El resto se acercó, clavando sus ojos en mí. Aparté la mirada del collar y me quedé con la vista pegada al suelo, que no tardó en acercarse a mí en cuanto el tal Bryn me descargó de sus brazos. El silencio se hizo eterno, mientras el líder hacía crujir los desgastados guantes en su firme pose. Empecé a seguir los surcos de las losas, a mirar las botas desgastadas de quienes me rodeaban. Sólo sabía contar hasta cinco, pero por lo menos había cinco de ellas a la espera de que el hombre se pronunciara. Arañadas por el paso del tiempo, pero impecables, preparadas para no dejar rastro en las casas de sus pobres víctimas.
—Niño —llamó, a lo que yo apreté los puños con miedo. Mi madre siempre decía que confiar en extraños, ya fuera en Skyrim o Cyrodiil era peligroso. Pero la desobediencia también se pagaba caro, lo había visto cuando un borracho era echado a patadas de una taberna o cuando un niño le sacaba la lengua a un soldado. Alcé la mirada, advirtiendo de los azules ojos del nórdico clavados en mí— ¿Cuántas bolsitas había en mi mesa?

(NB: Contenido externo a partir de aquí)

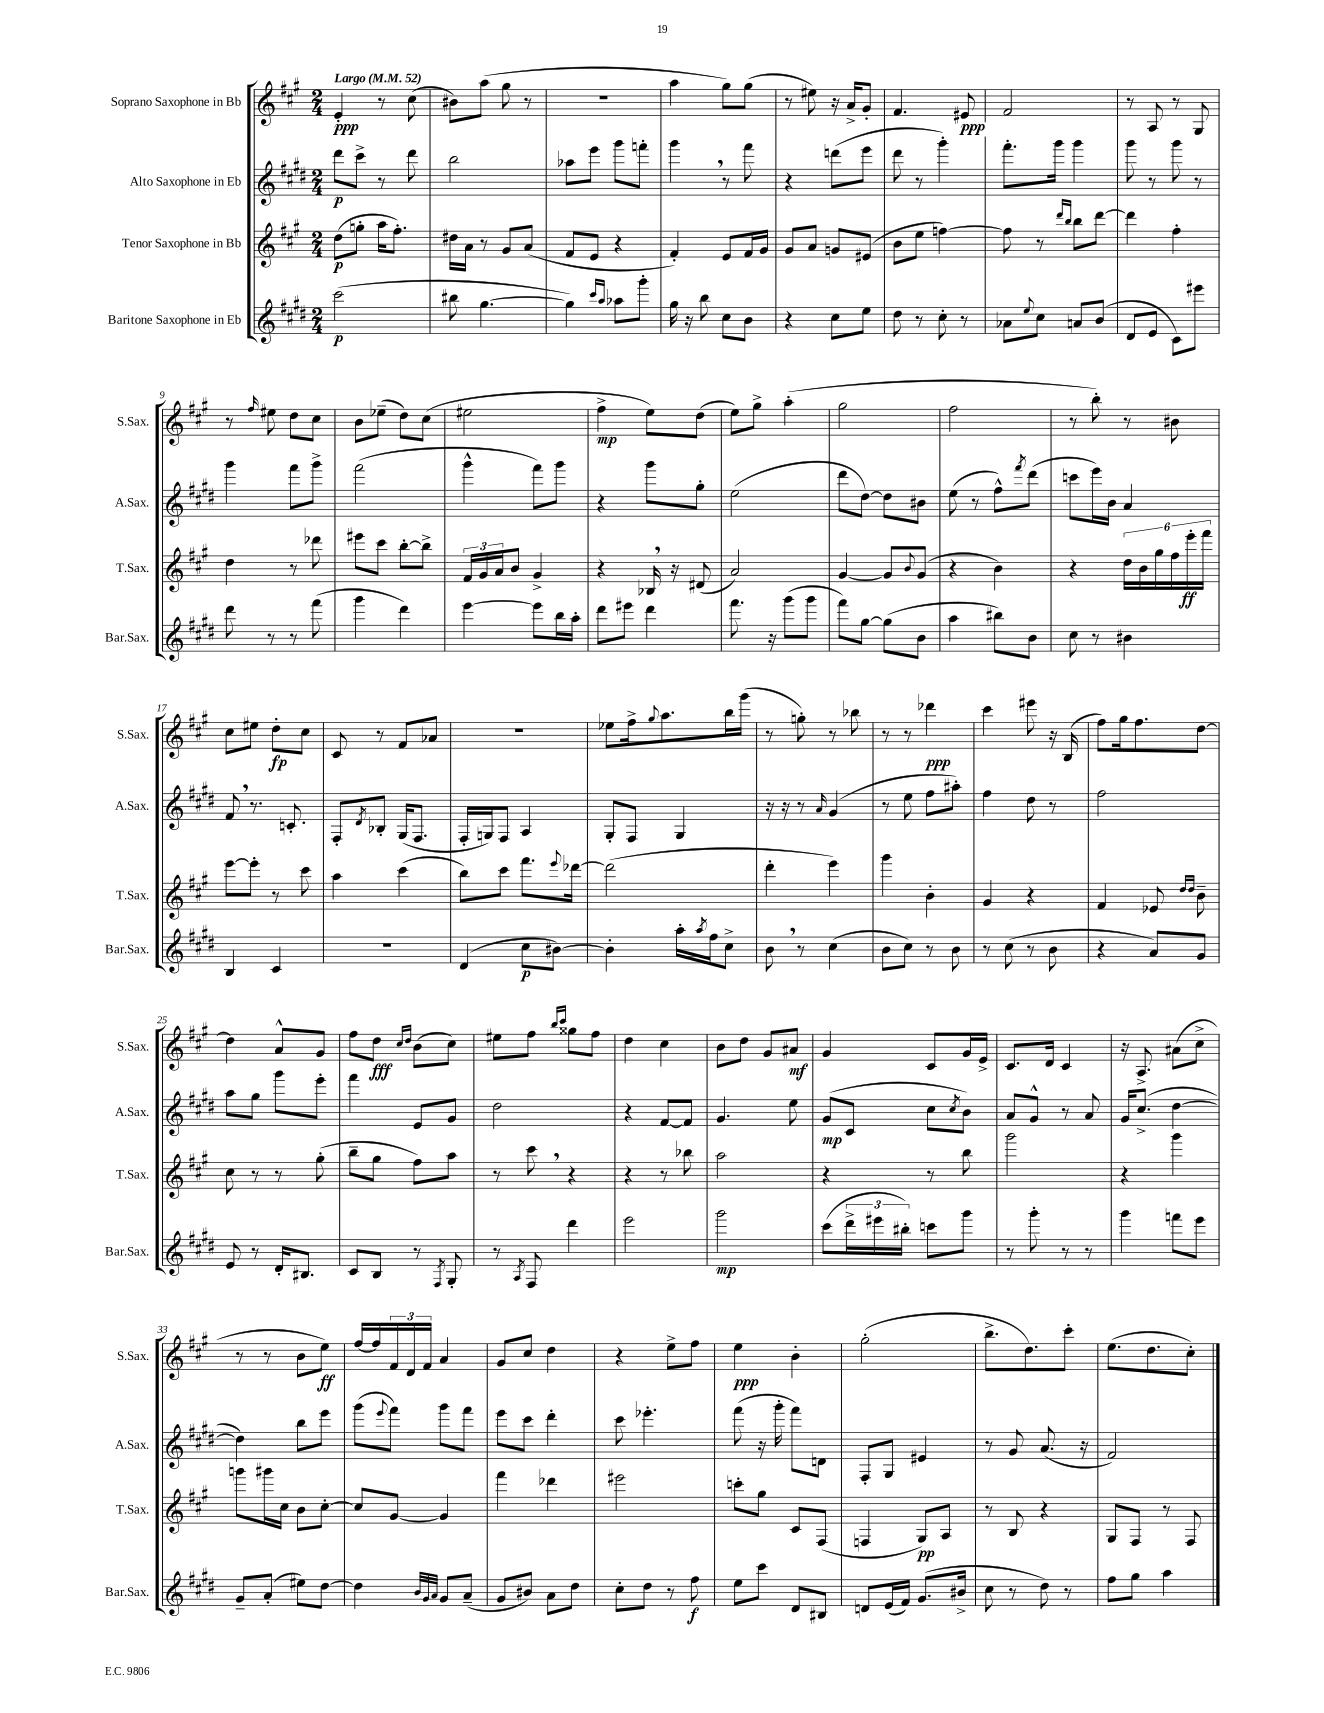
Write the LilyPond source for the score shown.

<<
\new StaffGroup <<
\new Staff = "s0" \with { instrumentName = "Soprano Saxophone in Bb" shortInstrumentName = "S.Sax." } {
    \clef treble \key a \major \numericTimeSignature \time 2/4 \tempo "Largo" 4 = 52
    e'4-.\ppp r8 cis''8( |
    bis'8) a''8( gis''8 r8 |
    r2 |
    a''4 gis''8) gis''8( |
    r8 eis''8) r16 a'16-> gis'8-. |
    fis'4. eis'8\ppp |
    fis'2 |
    r8 a8 r8 gis8 |
    r8 \grace { fis''16 } eis''8 d''8 cis''8 |
    b'8 ees''8--( d''8) cis''8( |
    eis''2 |
    fis''4->\mp e''8) d''8( |
    e''8) gis''8-> a''4-.( |
    gis''2 |
    fis''2 |
    r8 b''8-.) r8 bis'8 |
    cis''8 eis''8 d''8-.\fp cis''8 |
    cis'8 r8 fis'8 aes'8 |
    r2 |
    ees''8 fis''16-> \appoggiatura { gis''8 } a''8. b''16 gis'''16( |
    r8 g''8-.) r8 bes''8 |
    r8 r8 des'''4\ppp |
    cis'''4 eis'''8 r16 b16( |
    fis''8) gis''16 fis''8. d''8~ |
    d''4 a'8-^ gis'8 |
    fis''8 d''8\fff \grace { cis''16 d''16 } b'8( cis''8) |
    eis''8 fis''8 \grace { b''16 cis'''16 } gisis''8 fis''8 |
    d''4 cis''4 |
    b'8 d''8 gis'8 ais'8\mf |
    gis'4 cis'8 gis'16 e'16-> |
    cis'8. d'16 cis'4 |
    r16 a8.-> ais'8( cis''8-> |
    r8 r8 b'8 e''8\ff) |
    fis''16~ fis''16 \tuplet 3/2 { fis'16 d'16 fis'16 } a'4 |
    gis'8 cis''8 d''4 |
    r4 e''8-> fis''8 |
    e''4\ppp b'4-. |
    gis''2-.( |
    b''8.-> d''8.) cis'''8-. |
    e''8.( d''8. cis''8-.) \bar "|." |
}
\new Staff = "s1" \with { instrumentName = "Alto Saxophone in Eb" shortInstrumentName = "A.Sax." } {
    \clef treble \key e \major \numericTimeSignature \time 2/4
    dis'''8\p cis'''8-> r8 dis'''8 |
    b''2 |
    aes''8 e'''8 gis'''8 f'''8-. |
    gis'''4 \breathe r8 fis'''8 |
    r4 d'''8( e'''8 |
    dis'''8 r8 gis'''4-.) |
    fis'''8.-. gis'''16 gis'''4 |
    gis'''8 r8 gis'''8 r8 |
    gis'''4 fis'''8 gis'''8-> |
    fis'''2( |
    gis'''4-^ fis'''8) gis'''8 |
    r4 gis'''8 gis''8-. |
    e''2( |
    dis'''8 dis''8~) dis''8 bis'8 |
    e''8( r8 fis''8-^) \acciaccatura { fis'''8 } dis'''8( |
    c'''8 e'''16) b'16 a'4 |
    fis'8 \breathe r8. c'8.-. |
    fis8-. \acciaccatura { dis'8 } bes8-. gis16( fis8. |
    fis16-. g16) fis8 a4 |
    gis8-. fis8 gis4 |
    r16 r16 r8 \grace { a'16 } gis'4( |
    r8 e''8 fis''8 ais''8-.) |
    fis''4 dis''8 r8 |
    fis''2 |
    a''8 gis''8 gis'''8 e'''8-. |
    fis'''4 e'8 gis'8 |
    dis''2 |
    r4 fis'8~ fis'8 |
    gis'4. e''8 |
    gis'8\mp( cis'8 cis''8 \acciaccatura { cis''8 } b'8) |
    a'8 gis'8-^ r8 a'8 |
    gis'16 cis''8.->( dis''4~ |
    dis''4) b''8 e'''8 |
    gis'''8( \appoggiatura { e'''8 } fis'''8) gis'''8 fis'''8 |
    e'''8 cis'''8 dis'''4-. |
    cis'''8 ees'''4.-. |
    fis'''8( r16 gis'''16-. fis'''8) d'8 |
    fis8-. gis8 eis'4 |
    r8 gis'8 a'8.( r16 |
    fis'2) \bar "|." |
}
\new Staff = "s2" \with { instrumentName = "Tenor Saxophone in Bb" shortInstrumentName = "T.Sax." } {
    \clef treble \key a \major \numericTimeSignature \time 2/4
    d''8\p( g''8-. a''16 fis''8.-.) |
    dis''16 a'16 r8 gis'8 a'8( |
    fis'8 e'8 r4 |
    fis'4-.) e'8 fis'16 gis'16 |
    gis'8 a'8 g'8 eis'8( |
    b'8 e''8 f''4~) |
    f''8 r8 \grace { d'''16 b''16 } b''8 d'''8~ |
    d'''4 fis''4-. |
    d''4 r8 des'''8 |
    eis'''8 cis'''8 b''8~-. b''8-> |
    \tuplet 3/2 { fis'16 gis'16 a'16 } b'8 gis'4-> |
    r4 bes16 \breathe r16 dis'8( |
    a'2) |
    gis'4~ gis'8 \appoggiatura { b'8 } gis'8( |
    r4 b'4) |
    r4 \tuplet 6/4 { d''16 b'16 gis''16 fis''16 e'''16-.\ff fis'''16 } |
    e'''8~ e'''8-. r8 cis'''8 |
    a''4 cis'''4( |
    b''8) cis'''8 fis'''8. \appoggiatura { e'''8 } des'''16~ |
    des'''2( |
    d'''4-. e'''4) |
    gis'''4 b'4-. |
    gis'4 r4 |
    fis'4 ees'8 \grace { d''16 d''16 } b'8-- |
    cis''8 r8 r8 gis''8-.( |
    b''8-- gis''8 fis''8) a''8 |
    r8 cis'''8 \breathe r4 |
    r4 r8 bes''8 |
    a''2 |
    r4 r8 b''8 |
    gis'''2 |
    r4 gis'''4 |
    g'''8 gis'''16 cis''16 b'8 cis''8~-. |
    cis''8 gis'8~ gis'4 |
    fis'''4 des'''4 |
    eis'''2 |
    c'''8-. gis''8 cis'8 fis8( |
    f4 gis8\pp) a8 |
    r8 b8 r4 |
    gis8 fis8 r8 fis8 \bar "|." |
}
\new Staff = "s3" \with { instrumentName = "Baritone Saxophone in Eb" shortInstrumentName = "Bar.Sax." } {
    \clef treble \key e \major \numericTimeSignature \time 2/4
    cis'''2\p( |
    bis''8 gis''4.~ |
    gis''4) \grace { cis'''16 a''16 } aes''8 gis'''8-. |
    gis''16 r16 b''8 cis''8 b'8 |
    r4 cis''8 e''8 |
    dis''8 r8 cis''8-. r8 |
    aes'8 \appoggiatura { e''8 } cis''8 a'8 b'8( |
    dis'8 e'8 cis'8) eis'''8 |
    dis'''8 r8 r8 fis'''8( |
    gis'''4 dis'''4) |
    e'''4~ e'''8 b''16 a''16-. |
    dis'''8 eis'''8 dis'''4 |
    fis'''8. r16 gis'''8( gis'''8 |
    fis'''8) gis''8~ gis''8( b'8 |
    a''4 bis''8) b'8 |
    cis''8 r8 bis'4 |
    b4 cis'4 |
    R2 |
    dis'4( cis''8\p bis'8~) |
    bis'4-. a''16-. \acciaccatura { a''8 } fis''16 cis''8-> |
    b'8 \breathe r8 cis''4( |
    b'8 cis''8) r8 b'8 |
    r8 cis''8( r8 b'8 |
    r4 a'8) gis'8 |
    e'8 r8 dis'16-. bis8. |
    cis'8 b8 r8 \acciaccatura { fis8 } gis8-. |
    r8 \acciaccatura { a8 } fis8 dis'''4 |
    e'''2 |
    gis'''2\mp |
    cis'''8( \tuplet 3/2 { dis'''16-> eis'''16 bis''16-.) } c'''8 gis'''8 |
    r8 gis'''8-. r8 r8 |
    gis'''4 f'''8 e'''8 |
    gis'8-- a'8-.( eis''8) dis''8~ |
    dis''4 \grace { b'32 gis'32 a'32 } gis'8 a'8--( |
    gis'8 bis'8) a'8 dis''8 |
    cis''8-. dis''8 r8 fis''8\f |
    e''8 cis'''8 dis'8 bis8 |
    d'8 e'16( fis'16) gis'8.( bis'16-> |
    cis''8 r8 dis''8) r8 |
    fis''8 gis''8 a''4 \bar "|." |
}
>>
>>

Sentí cómo el resto compartían miradas incómodas, incluso Bryn intentó decir algo, pero el otro lo detuvo. A día de hoy, sigo sin entender por qué les sorprendió tanto aquella pregunta. Empecé a alzar un dedo, frotando con la punta de los pies el suelo. Eran tres, tres bolsas grandes. Le mostré los dedos, atreviéndome a no evitar su mirada, y descubrí una sonrisilla atravesar su fría expresión. Se llevó la mano al collar, ocultando las piedrecitas incrustadas en él.
—¿Cuántas joyas había?
Empecé a levantar los dedos de una mano, poniéndome nervioso cuando alcé los cinco. Debía haber más números, mucha gente decía que eran infinitos, pero ¿cómo iba a decirle cuántas gemas había si no sabía el nombre de la cifra? Fruncí el ceño, dando una patadita al suelo y extendí mi otra mano. Esa también tenía cinco dedos y las joyas eran cinco y tres, sea cual fuera ese número. Le enseñé ambas manos y el hombre acercó la suya a mi cabeza. Cerré los ojos, encogí mis hombros y brazos, asustado de la reprimenda. Pero en su lugar sentí el cálido contacto de una felicitación, había acertado, le habían valido esos dedos anónimos.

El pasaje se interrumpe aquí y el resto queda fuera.